--- begin Document text ---

Arriving into Astana tired in an overnight train from Pavlodar, I caught a cheap taxi to where my Couchsurfing host lived in the older part of the city. The taxi driver got lost, and ended up making a huge detour through almost the entire city (luckily, I agreed on the price beforehand). This was my first introduction to the bizarreness that is Astana.
Leaving the Soviet-era buildings around the train station, the taxi crossed the river (artifically widened) and made a loop around “new” Astana which was just a whole bunch of buildings with futuristic architecture and shiny facades. I could see, though, that this new part of the city was built purely by force of incredible amounts of petro-dollars. Any other city has residential areas that spread out from the center, but the “new” Astana just sort of rose out of nothing in the Kazakh steppe.
Talking later with my Couchsurfing host, Emanuel, he gave me a rough run down of what’s been happening in Astana.
Emanuel was originally from Mexico and had been working with the World Bank for several years before taking a three year assignment in Kazakhstan, so he had quite a bit of insight to the Kazakh economy. His project was assisting the government in diversifying their economy, since at this point in time it is almost entirely dependent on oil production.
The “new” Astana was basically the result of the government grasping at modernization and trying to break from the Soviet legacy with fistfuls of cash. They had commissioned futuristic theaters, an opera house that is supposed to be a rendition of the Sydney opera house, and the even a circus that looks like a shiny, metal flying saucer and flashes gaudily at night. Comically (is that the right word?), the opera house and circus are only used a few times a year at most.
Emanuel said most of the new buildings, built quickly and of questionable quality, also largely sat empty. Still, though, rent was incredibly expensive if you didn’t want to live in Soviet-era housing with prices that would exceed almost anything similar in a large European or US city. Why they were so expensive was still a mystery to Emanuel, and he sort of just figured it was due to the cartel nature of land and property development in the city. That is, a small group of people have control of the supply and do not allow others to enter the market, which allows them to artificially set the price instead of allowing market demand to do so.
Emanuel was also at a loss to explain the quantity of nice cars in the city. He was very much aware that the average annual income was less than $7,000, but despite that there seemed to be no lack of Mercedes and BMWs cruising around. I had always thought it was sort of a status symbol for which people sacrificed other things to obtain, like a savings for education or good quality housing, but that still didn’t seem an adequate explanation. At first I thought he posed the question to me in a way that indicated he was going to tell me, but after I told him I had no idea he responded in the same way.
There is definitely a moneyed class in Kazakhstan associated with the government and oil production, but the quantity of people I saw shopping for luxury goods in the Khan Shatyr shopping mall (basically a futuristic-looking tent complete with an artificial beach) didn’t seem right. I suppose there was still massive poverty in the countryside among people who lived nomadically or in villages, and I was just seeing the sliver of people who picked the right straw.
It made me feel better about not really understanding the bizarre nature of the economy that Emanuel, intimately familiar with the economy, also couldn’t really make sense of it. It seemed there were too many layers of corruption and back room deals to break it apart and analyze like you could a more developed country’s economic system.

--- end Document text ---
--- begin Data section ---

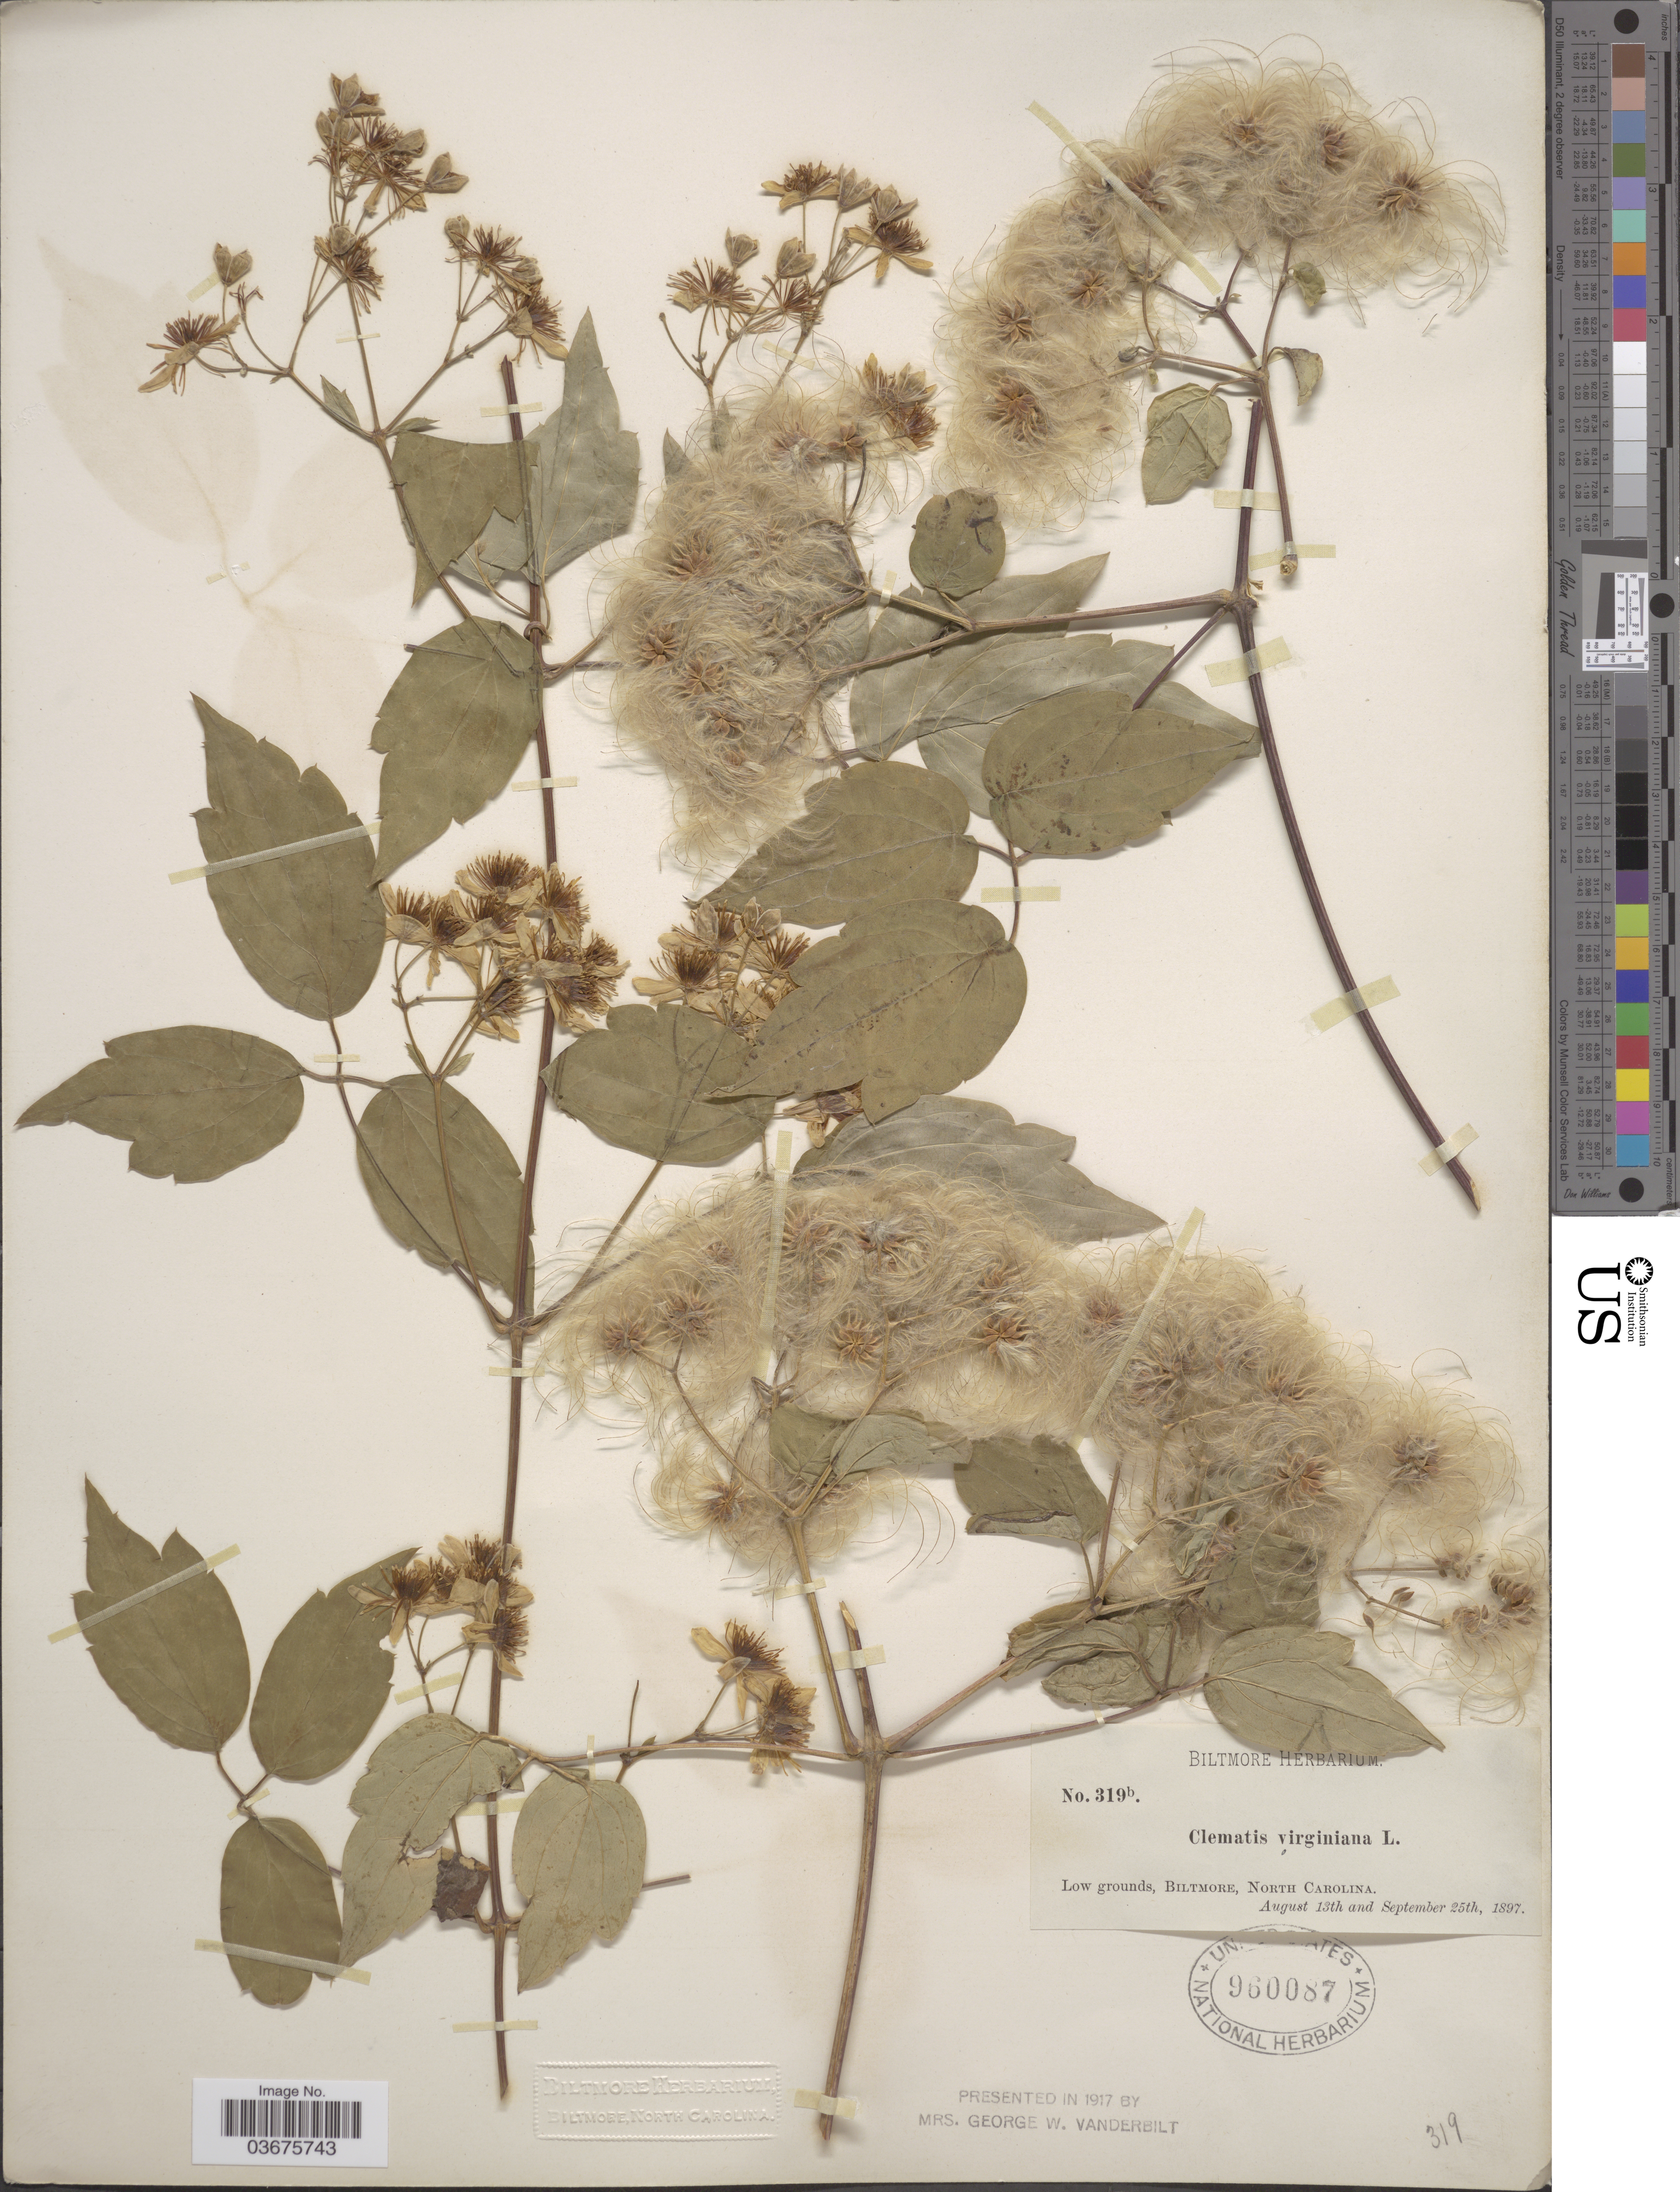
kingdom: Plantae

--- end Data section ---

Requirements:
Render this sentence from the Astana travel account into Spanish: "Emanuel was also at a loss to explain the quantity of nice cars in the city." Rely solely on the Astana travel account when completing the work.

Answer to this exercise:
Emanuel tampoco lograba explicar la cantidad de coches buenos que había en la ciudad.